Format every line of the source text in all of the items below as a JSON list of strings, one string per line, omitting blank lines. Leave the pictures out of the answer.

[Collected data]
§ §

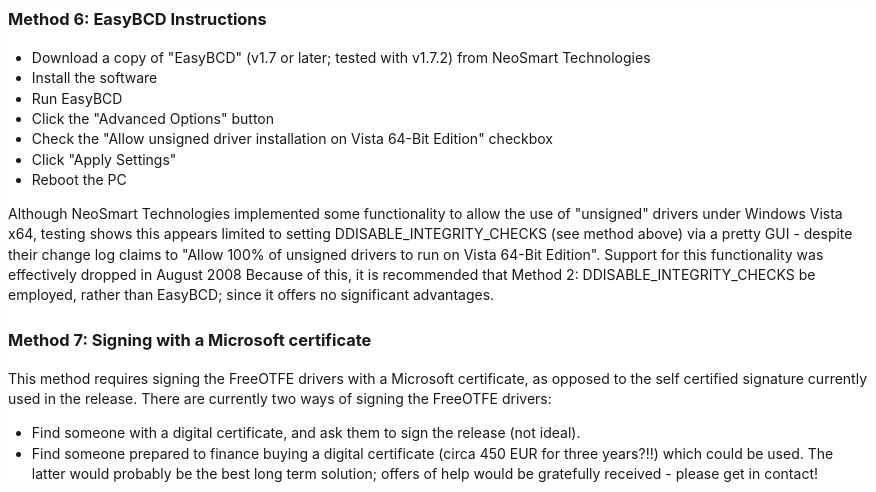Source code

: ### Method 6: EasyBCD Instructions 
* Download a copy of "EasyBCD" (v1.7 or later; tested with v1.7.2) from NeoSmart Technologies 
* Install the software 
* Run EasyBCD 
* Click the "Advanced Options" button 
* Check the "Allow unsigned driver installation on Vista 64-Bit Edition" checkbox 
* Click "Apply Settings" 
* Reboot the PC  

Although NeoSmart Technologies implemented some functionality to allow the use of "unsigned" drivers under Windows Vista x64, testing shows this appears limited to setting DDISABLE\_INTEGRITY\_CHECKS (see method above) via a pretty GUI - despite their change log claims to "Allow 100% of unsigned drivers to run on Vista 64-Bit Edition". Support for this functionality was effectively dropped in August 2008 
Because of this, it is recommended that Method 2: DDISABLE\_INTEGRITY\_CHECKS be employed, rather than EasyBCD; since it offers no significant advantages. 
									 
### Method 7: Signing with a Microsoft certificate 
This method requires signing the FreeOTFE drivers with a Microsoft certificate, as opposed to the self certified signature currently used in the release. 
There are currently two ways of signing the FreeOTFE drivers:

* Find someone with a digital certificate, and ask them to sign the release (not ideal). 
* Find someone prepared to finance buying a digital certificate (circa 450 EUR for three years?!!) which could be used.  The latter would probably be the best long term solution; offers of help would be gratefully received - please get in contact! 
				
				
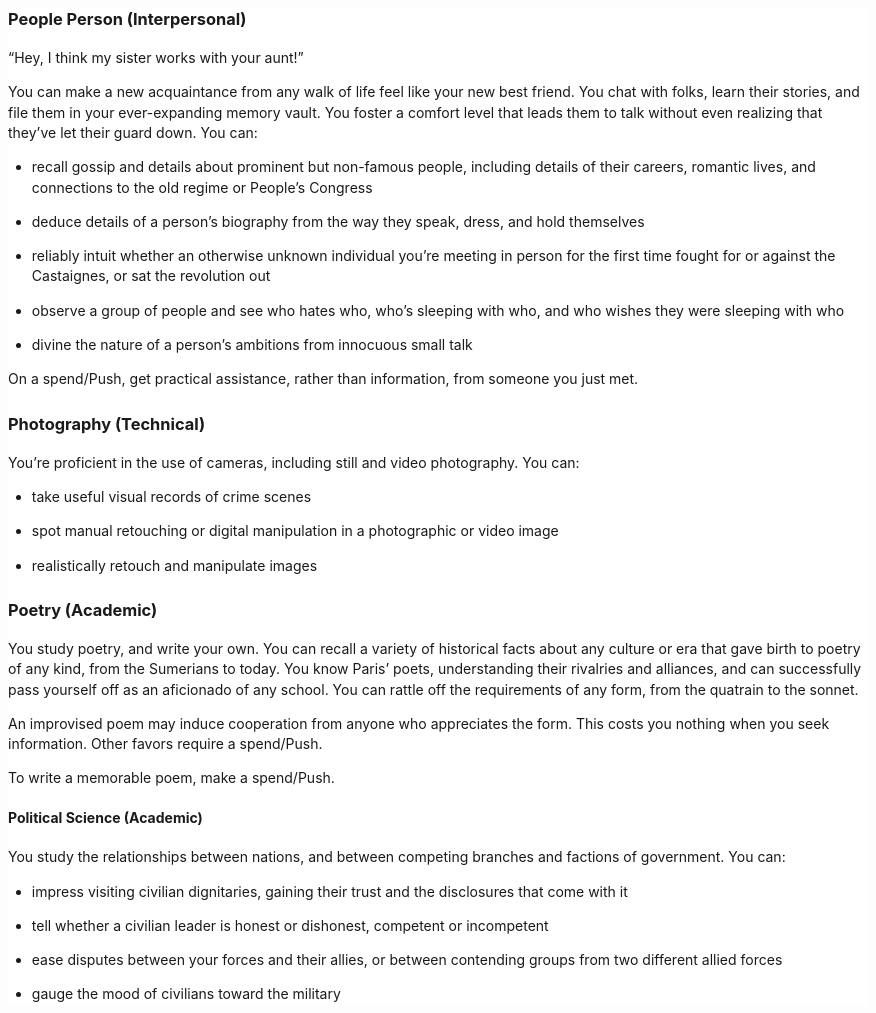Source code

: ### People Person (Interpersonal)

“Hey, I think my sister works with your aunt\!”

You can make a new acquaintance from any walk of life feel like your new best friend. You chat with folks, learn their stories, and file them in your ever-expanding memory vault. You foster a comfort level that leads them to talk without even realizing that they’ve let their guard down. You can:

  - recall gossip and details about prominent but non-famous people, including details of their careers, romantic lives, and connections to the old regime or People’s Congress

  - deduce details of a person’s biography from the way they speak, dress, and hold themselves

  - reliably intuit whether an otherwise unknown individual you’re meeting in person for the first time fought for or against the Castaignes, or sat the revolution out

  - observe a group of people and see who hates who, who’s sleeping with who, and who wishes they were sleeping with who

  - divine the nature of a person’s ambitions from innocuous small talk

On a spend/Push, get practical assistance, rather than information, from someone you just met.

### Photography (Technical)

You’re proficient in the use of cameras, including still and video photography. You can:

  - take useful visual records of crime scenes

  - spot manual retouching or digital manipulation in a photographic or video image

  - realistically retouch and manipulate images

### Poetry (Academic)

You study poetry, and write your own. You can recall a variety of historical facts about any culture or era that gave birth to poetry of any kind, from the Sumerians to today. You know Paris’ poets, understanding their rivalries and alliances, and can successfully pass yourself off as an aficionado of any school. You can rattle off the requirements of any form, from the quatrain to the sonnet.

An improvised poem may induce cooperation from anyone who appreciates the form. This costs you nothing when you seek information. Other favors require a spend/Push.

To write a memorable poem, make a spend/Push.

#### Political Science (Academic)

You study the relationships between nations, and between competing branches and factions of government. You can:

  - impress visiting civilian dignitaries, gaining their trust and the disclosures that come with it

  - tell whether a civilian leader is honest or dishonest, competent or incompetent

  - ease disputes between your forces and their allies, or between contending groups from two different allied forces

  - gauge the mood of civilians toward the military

§ §

> _Reply_:
[
  "Source code",
  ": ### Method 6: EasyBCD Instructions ",
  "* Download a copy of \"EasyBCD\" (v1.7 or later; tested with v1.7.2) from NeoSmart Technologies ",
  "* Install the software ",
  "* Run EasyBCD ",
  "* Click the \"Advanced Options\" button ",
  "* Check the \"Allow unsigned driver installation on Vista 64-Bit Edition\" checkbox ",
  "* Click \"Apply Settings\" ",
  "* Reboot the PC  ",
  "Although NeoSmart Technologies implemented some functionality to allow the use of \"unsigned\" drivers under Windows Vista x64, testing shows this appears limited to setting DDISABLE\\_INTEGRITY\\_CHECKS (see method above) via a pretty GUI - despite their change log claims to \"Allow 100% of unsigned drivers to run on Vista 64-Bit Edition\". Support for this functionality was effectively dropped in August 2008 ",
  "Because of this, it is recommended that Method 2: DDISABLE\\_INTEGRITY\\_CHECKS be employed, rather than EasyBCD; since it offers no significant advantages. ",
  "### Method 7: Signing with a Microsoft certificate ",
  "This method requires signing the FreeOTFE drivers with a Microsoft certificate, as opposed to the self certified signature currently used in the release. ",
  "There are currently two ways of signing the FreeOTFE drivers:",
  "* Find someone with a digital certificate, and ask them to sign the release (not ideal). ",
  "* Find someone prepared to finance buying a digital certificate (circa 450 EUR for three years?!!) which could be used.  The latter would probably be the best long term solution; offers of help would be gratefully received - please get in contact! ",
  "Source code",
  ": ### People Person (Interpersonal)",
  "“Hey, I think my sister works with your aunt\\!”",
  "You can make a new acquaintance from any walk of life feel like your new best friend. You chat with folks, learn their stories, and file them in your ever-expanding memory vault. You foster a comfort level that leads them to talk without even realizing that they’ve let their guard down. You can:",
  "  - recall gossip and details about prominent but non-famous people, including details of their careers, romantic lives, and connections to the old regime or People’s Congress",
  "  - deduce details of a person’s biography from the way they speak, dress, and hold themselves",
  "  - reliably intuit whether an otherwise unknown individual you’re meeting in person for the first time fought for or against the Castaignes, or sat the revolution out",
  "  - observe a group of people and see who hates who, who’s sleeping with who, and who wishes they were sleeping with who",
  "  - divine the nature of a person’s ambitions from innocuous small talk",
  "On a spend/Push, get practical assistance, rather than information, from someone you just met.",
  "### Photography (Technical)",
  "You’re proficient in the use of cameras, including still and video photography. You can:",
  "  - take useful visual records of crime scenes",
  "  - spot manual retouching or digital manipulation in a photographic or video image",
  "  - realistically retouch and manipulate images",
  "### Poetry (Academic)",
  "You study poetry, and write your own. You can recall a variety of historical facts about any culture or era that gave birth to poetry of any kind, from the Sumerians to today. You know Paris’ poets, understanding their rivalries and alliances, and can successfully pass yourself off as an aficionado of any school. You can rattle off the requirements of any form, from the quatrain to the sonnet.",
  "An improvised poem may induce cooperation from anyone who appreciates the form. This costs you nothing when you seek information. Other favors require a spend/Push.",
  "To write a memorable poem, make a spend/Push.",
  "#### Political Science (Academic)",
  "You study the relationships between nations, and between competing branches and factions of government. You can:",
  "  - impress visiting civilian dignitaries, gaining their trust and the disclosures that come with it",
  "  - tell whether a civilian leader is honest or dishonest, competent or incompetent",
  "  - ease disputes between your forces and their allies, or between contending groups from two different allied forces",
  "  - gauge the mood of civilians toward the military"
]